# [Job]
Reproduce the biography of astrophysicist Steven Andrew Balbus below in full, word for word.
## start Page excerpt
Steven Andrew Balbus FRS (born 23 November 1953) is an American-born astrophysicist who is the Savilian Professor of Astronomy at the University of Oxford and a professorial fellow at New College, Oxford. In 2013, he shared the Shaw Prize for Astronomy with John F. Hawley.

Early life and education
Balbus was born in 1953 in Philadelphia, Pennsylvania. He attended the William Penn Charter School, received S.B. degrees in mathematics and 
in physics from the Massachusetts Institute of Technology (MIT) in 1975, and a PhD in theoretical astrophysics from the University of California, Berkeley in 1981.

Research and career
Following his PhD, Balbus held postdoctoral research appointments at MIT and Princeton University. In 1985, Balbus joined the faculty of the University of Virginia.  In 2004, he was appointed Professeur des Universités in the Physics Department of the École Normale Supérieure de Paris.  He remained
in Paris until 2012, when he moved to Oxford as the Savilian Professor of Astronomy.  At Oxford, he teaches astrophysical gas dynamics and supervises postdoctoral researchers
and students.
## end Page excerpt
## start Supplied material
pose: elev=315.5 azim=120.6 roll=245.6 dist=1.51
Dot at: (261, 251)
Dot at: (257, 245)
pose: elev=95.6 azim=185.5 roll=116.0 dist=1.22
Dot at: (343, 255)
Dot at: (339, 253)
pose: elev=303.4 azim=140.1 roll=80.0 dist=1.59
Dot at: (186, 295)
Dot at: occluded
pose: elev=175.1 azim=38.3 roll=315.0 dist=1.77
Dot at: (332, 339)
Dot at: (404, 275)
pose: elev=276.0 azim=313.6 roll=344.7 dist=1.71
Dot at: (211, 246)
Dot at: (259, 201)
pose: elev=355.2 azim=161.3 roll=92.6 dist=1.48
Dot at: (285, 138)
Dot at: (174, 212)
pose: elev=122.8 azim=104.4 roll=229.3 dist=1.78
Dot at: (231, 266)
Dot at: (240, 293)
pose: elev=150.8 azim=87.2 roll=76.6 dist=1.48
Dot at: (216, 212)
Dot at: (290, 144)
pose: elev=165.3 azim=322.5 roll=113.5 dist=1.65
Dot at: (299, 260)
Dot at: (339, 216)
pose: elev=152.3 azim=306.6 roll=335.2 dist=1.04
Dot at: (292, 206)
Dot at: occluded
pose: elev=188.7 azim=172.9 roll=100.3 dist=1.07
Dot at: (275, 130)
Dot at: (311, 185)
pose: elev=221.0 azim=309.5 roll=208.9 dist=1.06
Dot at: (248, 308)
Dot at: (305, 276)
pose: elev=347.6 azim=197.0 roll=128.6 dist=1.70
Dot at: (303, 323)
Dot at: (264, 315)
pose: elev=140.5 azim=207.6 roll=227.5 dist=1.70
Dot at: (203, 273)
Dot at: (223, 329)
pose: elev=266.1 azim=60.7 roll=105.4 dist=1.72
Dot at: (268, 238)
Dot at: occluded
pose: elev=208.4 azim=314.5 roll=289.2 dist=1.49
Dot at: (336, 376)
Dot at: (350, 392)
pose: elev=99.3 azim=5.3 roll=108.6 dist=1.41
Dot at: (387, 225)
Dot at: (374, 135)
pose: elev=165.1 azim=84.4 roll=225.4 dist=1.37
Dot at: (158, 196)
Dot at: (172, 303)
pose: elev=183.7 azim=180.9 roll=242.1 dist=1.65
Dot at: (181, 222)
## end Supplied material
# [Output for this exercise]
Steven Andrew Balbus FRS (born 23 November 1953) is an American-born astrophysicist who is the Savilian Professor of Astronomy at the University of Oxford and a professorial fellow at New College, Oxford. In 2013, he shared the Shaw Prize for Astronomy with John F. Hawley.

Early life and education
Balbus was born in 1953 in Philadelphia, Pennsylvania. He attended the William Penn Charter School, received S.B. degrees in mathematics and 
in physics from the Massachusetts Institute of Technology (MIT) in 1975, and a PhD in theoretical astrophysics from the University of California, Berkeley in 1981.

Research and career
Following his PhD, Balbus held postdoctoral research appointments at MIT and Princeton University. In 1985, Balbus joined the faculty of the University of Virginia.  In 2004, he was appointed Professeur des Universités in the Physics Department of the École Normale Supérieure de Paris.  He remained
in Paris until 2012, when he moved to Oxford as the Savilian Professor of Astronomy.  At Oxford, he teaches astrophysical gas dynamics and supervises postdoctoral researchers
and students.